Monday, Jul. 23, 1928
Pennsylvania's Sheriffs
'When We got there we could hear them cursing. I broke into the place and found them reeling about like a lot of drunken hogs. It was the worst mess I ever saw. Bottles were being hurled about, men were fighting and two of them attacked me. We arrested the bellhop as he was serving liquor. [They] destroyed a whole bathtub of bottled liquor which was packed on ice.
"They were all in a bad way. I told them who I was, and they asked me to free the bellhop, but I refused. There were at least 40 men in the room, and all of them were drunk.
"While I was there five additional cases of ale were carried in and I told the whole gang what I thought of them, that I was surprised and ashamed. . . ."
This, uttered last week, was not a college proctor's description of a rowdy alumni reunion, nor a gang foreman's account of a herd of roustabouts let loose in a gin mill. .It was a description, by an officer of the .law in Pennsylvania, of an orgy last week conducted by other Pennsylvania officers of the law in defiance of a law which, they afterward observed, few persons of their acquaintance believe in anyway.
It was the description given by District Attorney Stuart Culbertson of Meadville, Pa., of the pitch at which he found the convention of the Pennsylvania State Sheriffs' Association, in a hotel at Conneaut Lake, Pa.
Miffed at what they called Attorney Culbertson's "dirty political trick," the Sheriffs moved their convention across Lake Erie to Port Dover, in southeastern Ontario. There the orgy continued.

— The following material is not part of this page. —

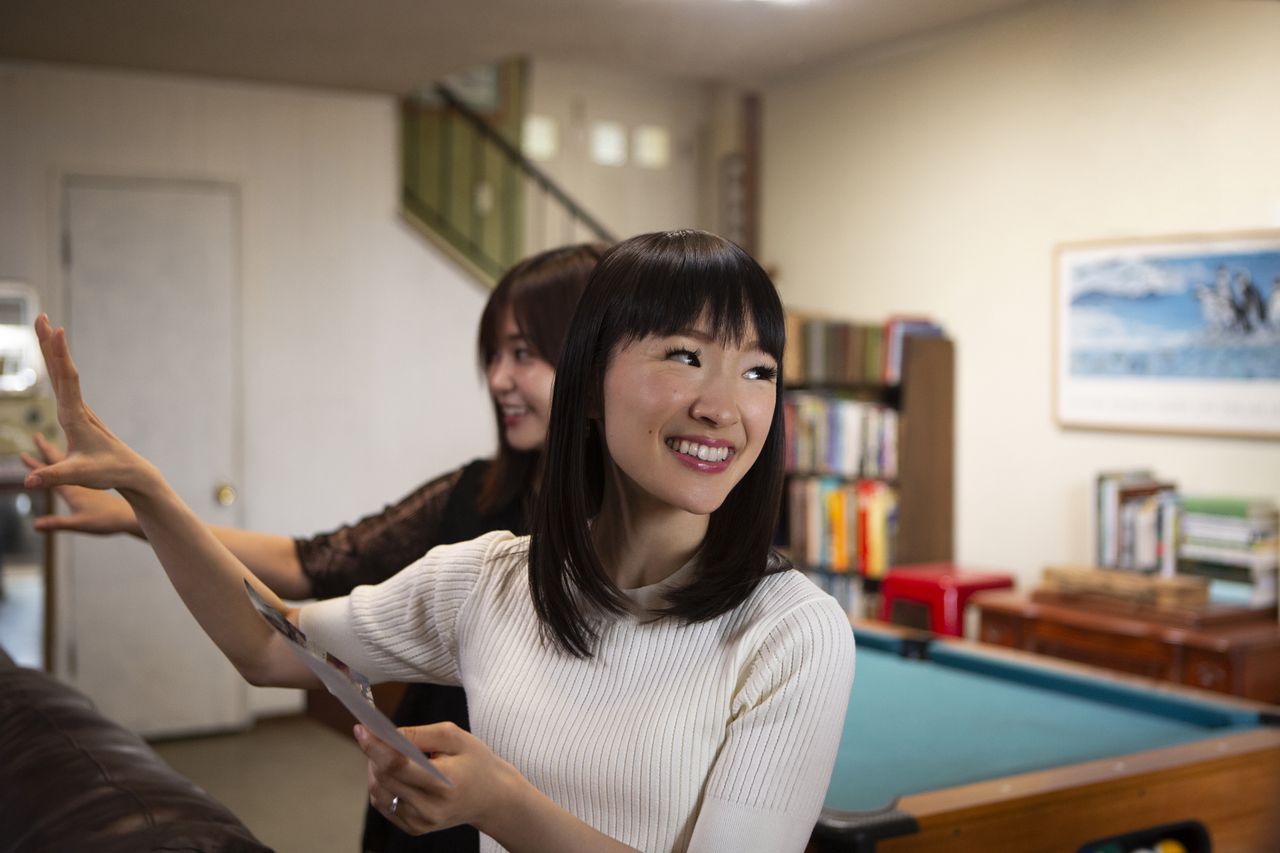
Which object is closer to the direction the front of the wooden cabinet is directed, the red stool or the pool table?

Thomas Garfield Sterrett, hardboiled retired Major of the U. S. Marines, onetime orderly for President Roosevelt, alleged inventor of "the Leathernecks" as a nickname for the Marines, alleged onetime manager of "the two biggest advertising agencies in New York," sheriff of Erie County, Pa., and President of the Pennsylvania State Sheriffs' Association, said: "To hell with the District Attorney of Crawford County and Prohibition too!"